Alex Haley's attempt to channel the lives of his African and African-American ancestors in his semi-historical novel "Roots," and especially the TV serialization of the book which followed its publication, spontaneously generated a mass movement among Americans of all races and ethnicities to connect with their forebears. Thirty years later, this trend, which rises almost to the level of a mania at times, shows no sign of abating.

The latest manifestation of it is the highly commercialized (and highly successful) series of concerts known as the "Celtic Woman" tour. Both the music and the production values in this show fit into the general category of what has come to be called "roots music."

I don't know about anybody else, but I have an extremely hard time relating to my Celtic, Anglo-Saxon, or Scandinavian ancestors. Their religion and ethical values seem as strange and devoid of charm to me as their rhythmically uninteresting music. Most of the disparate family branches among my forebears have been in the New World for so many generations now that it has become impossible for me to build a bridge to those distant inhabitants of the auld sod.

My spiritual ancestors are all Americans, and so far as I know none of them is a blood relative.

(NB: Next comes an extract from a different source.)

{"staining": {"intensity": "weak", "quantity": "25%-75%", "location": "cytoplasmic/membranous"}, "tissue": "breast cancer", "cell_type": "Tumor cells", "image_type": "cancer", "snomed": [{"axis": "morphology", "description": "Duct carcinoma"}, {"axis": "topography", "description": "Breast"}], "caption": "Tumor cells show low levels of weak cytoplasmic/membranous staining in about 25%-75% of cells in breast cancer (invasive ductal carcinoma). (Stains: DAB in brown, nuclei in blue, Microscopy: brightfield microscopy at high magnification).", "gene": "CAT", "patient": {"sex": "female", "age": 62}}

These are the people in whom I find the roots of my being, or maybe more precisely, they are the stem from which I am sprouted:

*Mark Twain, who stripped back America's thick layer of self-righteousness and sentimentality to reveal a rotten hypocrisy embedded in a morass of provincial idiocy, using the voice of a semi-literate, adolescent truant and vagabond to accomplish his task. When you think about it, Huckleberry was way too smart and way too articulate for a 13-year-old, badly-schooled kid. But most readers never notice that on the first reading, as they are usually hypnotized by the perfection of the vocal tone Twain crafted for his protagonist, especially in the first 16 chapters.

*Charlie Patton and Robert Johnson, short-lived bluesmen, guitarists, and poets extraordinaire, who sang the sad soul of America in three-line rhymed couplets, repeating the first line each time:

I got ramblin', I got ramblin' on my mind;
I got ramblin', I got ramblin' all on my mind;
I hate to leave you here, babe, but you treat me so unkind.


*Emma Goldman and Big Bill Haywood, who fought for the right of ordinary people to work for decent wages and live decent lives under the rule of a predatory and implacable "gilded age" capitalist plutocracy, which took everything from workers except the air they breathed. In the end both were framed, double-crossed, quarantined, and hounded out of the country. Remembering them today, at a time when justice has been banished from our shores, is especially appropriate and evocative of earlier times similar to our own.

These are my spiritual ancestors, and in them I discern my own roots, even though I share my own race and ethnicity with only two of the five.

I have intentionally not linked to any of the persons named here. Each of them has a complete and accurte biography at Wikipedia.com, and they're all worth knowing.

1 comment:

Joe said...

I like Mark Twain because he hated self-deception.